A recent development in the European Union has seen the approval of the Corporate Sustainability Due Diligence Directive (CSDDD) by the European Council on March 15. This directive introduces a legal liability for companies concerning environmental and human rights violations within their supply chain. The final version of the CSDDD, which has not been officially released by the Commission, was shared with the European Parliament for review.
The CSDDD, also known as the CS3D, sets a standard for corporate due diligence on sustainability matters for businesses operating in the EU, focusing primarily on environmental issues, climate change, and human rights. The new requirements extend not only to a company's direct operations but also to its subsidiaries and supply chain.
The initial draft of the CSDDD, released on January 30, underwent significant changes before its approval by the Council. Notably, the directive now applies to companies with 1,000 employees and a turnover of €450 million, up from the previously proposed thresholds of 500 employees and €150 million turnover. This adjustment is expected to reduce the number of affected companies to about 30% of the original scope.

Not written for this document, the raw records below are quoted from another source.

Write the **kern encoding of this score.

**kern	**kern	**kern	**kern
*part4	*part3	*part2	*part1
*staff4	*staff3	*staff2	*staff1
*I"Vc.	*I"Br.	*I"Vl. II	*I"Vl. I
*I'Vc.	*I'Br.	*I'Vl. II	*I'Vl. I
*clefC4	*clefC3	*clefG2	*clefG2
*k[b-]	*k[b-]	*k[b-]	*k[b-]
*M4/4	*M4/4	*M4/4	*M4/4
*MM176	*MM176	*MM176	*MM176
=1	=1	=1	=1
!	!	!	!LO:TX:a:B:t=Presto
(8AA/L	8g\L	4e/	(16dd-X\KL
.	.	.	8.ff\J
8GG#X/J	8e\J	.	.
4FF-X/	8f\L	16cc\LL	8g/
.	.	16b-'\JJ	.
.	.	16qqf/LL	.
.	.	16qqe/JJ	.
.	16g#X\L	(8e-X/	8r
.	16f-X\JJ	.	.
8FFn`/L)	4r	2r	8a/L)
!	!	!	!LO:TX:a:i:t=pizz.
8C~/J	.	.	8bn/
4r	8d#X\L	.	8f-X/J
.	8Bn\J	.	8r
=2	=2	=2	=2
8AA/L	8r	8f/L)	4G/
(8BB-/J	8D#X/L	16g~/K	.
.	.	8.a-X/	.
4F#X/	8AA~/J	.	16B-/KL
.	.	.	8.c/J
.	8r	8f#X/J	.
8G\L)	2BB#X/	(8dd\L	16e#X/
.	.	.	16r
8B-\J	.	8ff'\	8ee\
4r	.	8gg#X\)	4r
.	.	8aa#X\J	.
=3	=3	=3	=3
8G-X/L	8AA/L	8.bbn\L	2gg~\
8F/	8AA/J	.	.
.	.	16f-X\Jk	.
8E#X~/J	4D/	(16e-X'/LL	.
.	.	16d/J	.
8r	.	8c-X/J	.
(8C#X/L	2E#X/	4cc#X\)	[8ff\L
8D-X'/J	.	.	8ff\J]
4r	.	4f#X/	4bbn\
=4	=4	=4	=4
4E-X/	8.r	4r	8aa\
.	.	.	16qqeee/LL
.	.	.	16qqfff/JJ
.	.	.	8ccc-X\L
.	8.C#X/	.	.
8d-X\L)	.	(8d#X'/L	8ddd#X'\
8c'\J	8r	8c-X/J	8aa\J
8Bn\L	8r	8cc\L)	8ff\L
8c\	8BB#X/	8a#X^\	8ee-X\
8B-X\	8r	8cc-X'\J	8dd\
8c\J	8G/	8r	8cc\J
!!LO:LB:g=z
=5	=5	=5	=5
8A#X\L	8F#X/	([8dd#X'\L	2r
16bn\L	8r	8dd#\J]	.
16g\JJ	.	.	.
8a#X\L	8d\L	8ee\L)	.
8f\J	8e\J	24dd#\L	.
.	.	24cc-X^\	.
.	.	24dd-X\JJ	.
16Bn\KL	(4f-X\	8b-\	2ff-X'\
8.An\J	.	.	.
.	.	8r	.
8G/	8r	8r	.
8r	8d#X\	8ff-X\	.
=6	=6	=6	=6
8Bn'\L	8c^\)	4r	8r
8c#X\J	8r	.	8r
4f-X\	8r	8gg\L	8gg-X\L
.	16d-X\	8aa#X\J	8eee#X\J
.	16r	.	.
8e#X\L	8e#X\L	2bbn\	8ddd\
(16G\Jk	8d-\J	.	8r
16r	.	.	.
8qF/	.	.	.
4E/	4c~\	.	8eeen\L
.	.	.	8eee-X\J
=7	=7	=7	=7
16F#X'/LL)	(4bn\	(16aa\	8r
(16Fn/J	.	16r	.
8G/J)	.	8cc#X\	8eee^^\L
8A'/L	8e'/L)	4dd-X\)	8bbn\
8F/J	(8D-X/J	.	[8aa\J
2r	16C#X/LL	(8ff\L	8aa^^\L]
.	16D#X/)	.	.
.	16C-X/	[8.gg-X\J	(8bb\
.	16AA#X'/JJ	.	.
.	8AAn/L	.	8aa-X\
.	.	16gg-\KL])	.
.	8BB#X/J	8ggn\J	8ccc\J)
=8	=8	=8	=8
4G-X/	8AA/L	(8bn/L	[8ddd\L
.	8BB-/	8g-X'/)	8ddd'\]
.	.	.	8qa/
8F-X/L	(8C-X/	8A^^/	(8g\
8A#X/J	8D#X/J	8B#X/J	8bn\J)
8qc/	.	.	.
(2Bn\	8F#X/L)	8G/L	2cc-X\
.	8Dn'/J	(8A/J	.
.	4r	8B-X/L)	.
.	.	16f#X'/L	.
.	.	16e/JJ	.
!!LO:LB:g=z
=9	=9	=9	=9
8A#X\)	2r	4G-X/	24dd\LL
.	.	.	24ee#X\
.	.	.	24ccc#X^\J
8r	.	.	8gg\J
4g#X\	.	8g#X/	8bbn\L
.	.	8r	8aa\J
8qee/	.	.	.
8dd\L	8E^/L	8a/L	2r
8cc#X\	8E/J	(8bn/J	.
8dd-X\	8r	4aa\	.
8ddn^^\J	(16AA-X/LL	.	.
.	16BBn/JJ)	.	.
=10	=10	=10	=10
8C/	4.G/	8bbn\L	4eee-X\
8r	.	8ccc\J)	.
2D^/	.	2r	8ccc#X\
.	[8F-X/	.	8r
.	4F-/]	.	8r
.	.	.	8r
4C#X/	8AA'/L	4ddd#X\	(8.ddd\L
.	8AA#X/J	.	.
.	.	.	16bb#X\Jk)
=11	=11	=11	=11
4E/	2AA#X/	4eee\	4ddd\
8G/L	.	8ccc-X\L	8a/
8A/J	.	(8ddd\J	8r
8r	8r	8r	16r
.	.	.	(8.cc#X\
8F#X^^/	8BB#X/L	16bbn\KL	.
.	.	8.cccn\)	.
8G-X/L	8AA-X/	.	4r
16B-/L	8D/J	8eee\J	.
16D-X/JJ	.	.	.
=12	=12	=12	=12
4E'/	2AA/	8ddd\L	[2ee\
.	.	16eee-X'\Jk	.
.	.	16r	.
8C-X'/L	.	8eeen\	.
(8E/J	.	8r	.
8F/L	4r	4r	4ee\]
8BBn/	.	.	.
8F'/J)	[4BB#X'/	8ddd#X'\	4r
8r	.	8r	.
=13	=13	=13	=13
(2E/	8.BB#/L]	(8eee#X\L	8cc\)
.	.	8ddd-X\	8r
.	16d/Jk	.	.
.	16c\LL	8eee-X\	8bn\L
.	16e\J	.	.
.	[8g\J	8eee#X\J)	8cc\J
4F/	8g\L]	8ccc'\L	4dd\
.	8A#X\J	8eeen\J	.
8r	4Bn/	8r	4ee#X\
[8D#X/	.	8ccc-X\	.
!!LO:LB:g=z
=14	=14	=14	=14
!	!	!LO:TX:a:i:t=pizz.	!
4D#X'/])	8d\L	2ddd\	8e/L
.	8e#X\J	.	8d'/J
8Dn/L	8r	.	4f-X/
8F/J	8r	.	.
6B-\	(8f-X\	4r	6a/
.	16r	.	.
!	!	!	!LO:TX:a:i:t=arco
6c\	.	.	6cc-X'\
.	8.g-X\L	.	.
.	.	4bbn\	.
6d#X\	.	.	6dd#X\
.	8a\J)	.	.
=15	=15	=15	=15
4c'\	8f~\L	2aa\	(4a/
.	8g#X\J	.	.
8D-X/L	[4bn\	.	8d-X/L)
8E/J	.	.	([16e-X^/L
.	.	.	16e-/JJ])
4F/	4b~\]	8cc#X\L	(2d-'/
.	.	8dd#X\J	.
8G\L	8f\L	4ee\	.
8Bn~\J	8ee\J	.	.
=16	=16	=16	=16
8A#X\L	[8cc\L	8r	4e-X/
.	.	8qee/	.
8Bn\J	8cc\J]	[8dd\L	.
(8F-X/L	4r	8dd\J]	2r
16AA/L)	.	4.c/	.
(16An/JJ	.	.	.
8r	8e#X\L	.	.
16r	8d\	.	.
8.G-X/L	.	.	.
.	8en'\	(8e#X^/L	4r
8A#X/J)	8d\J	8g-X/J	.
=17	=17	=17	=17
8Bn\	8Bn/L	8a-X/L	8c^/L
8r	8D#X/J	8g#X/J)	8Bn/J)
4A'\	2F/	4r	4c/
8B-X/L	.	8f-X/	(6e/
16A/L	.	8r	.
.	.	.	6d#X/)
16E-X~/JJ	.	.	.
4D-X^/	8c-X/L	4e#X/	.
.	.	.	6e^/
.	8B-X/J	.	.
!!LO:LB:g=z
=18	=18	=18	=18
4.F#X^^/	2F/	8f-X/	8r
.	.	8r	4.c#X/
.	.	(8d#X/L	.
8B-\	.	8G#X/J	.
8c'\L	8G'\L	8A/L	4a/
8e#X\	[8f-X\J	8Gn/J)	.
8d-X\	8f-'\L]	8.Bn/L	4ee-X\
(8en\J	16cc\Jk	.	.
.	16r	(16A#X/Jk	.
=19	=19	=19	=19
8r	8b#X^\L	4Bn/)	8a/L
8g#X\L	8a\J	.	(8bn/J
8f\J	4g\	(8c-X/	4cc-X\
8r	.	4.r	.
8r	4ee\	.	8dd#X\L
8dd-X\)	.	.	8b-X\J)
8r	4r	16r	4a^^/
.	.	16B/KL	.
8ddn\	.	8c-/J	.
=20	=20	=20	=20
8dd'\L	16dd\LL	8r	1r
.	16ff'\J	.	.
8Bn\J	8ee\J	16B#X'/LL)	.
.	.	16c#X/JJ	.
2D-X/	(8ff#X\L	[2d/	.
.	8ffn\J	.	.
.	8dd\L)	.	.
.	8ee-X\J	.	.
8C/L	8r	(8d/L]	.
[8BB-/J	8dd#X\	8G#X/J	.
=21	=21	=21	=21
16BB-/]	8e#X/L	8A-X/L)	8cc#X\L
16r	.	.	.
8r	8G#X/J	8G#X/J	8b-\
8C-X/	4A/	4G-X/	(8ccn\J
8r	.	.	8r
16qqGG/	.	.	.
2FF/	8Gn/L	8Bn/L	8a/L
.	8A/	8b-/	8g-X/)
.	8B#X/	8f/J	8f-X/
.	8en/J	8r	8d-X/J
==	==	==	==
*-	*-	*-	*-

Furthermore, the directive will be implemented gradually over several years. Companies with 5,000 employees and €1,500 million turnover will be subject to the CSDDD in 3 years, while those with 3,000 employees and €900 million turnover will comply within 4 years. Companies with 1,000 employees and €450 million turnover will have a 5-year transition period.
The Council's decision to approve a diluted version of the CSDDD followed 45 days of negotiations and political pressure, leading to a rollercoaster of emotions for sustainability advocates. While the official text of the directive has not been publicly disclosed, a summary was released through a press release. The final document is currently being circulated among European Parliament members for further consideration.
The CSDDD will now proceed to the European Parliament for approval, where it will be reviewed by the legal affairs committee (JURI) before potential enactment. This development marks a significant step towards enhancing corporate accountability and sustainability practices within the EU.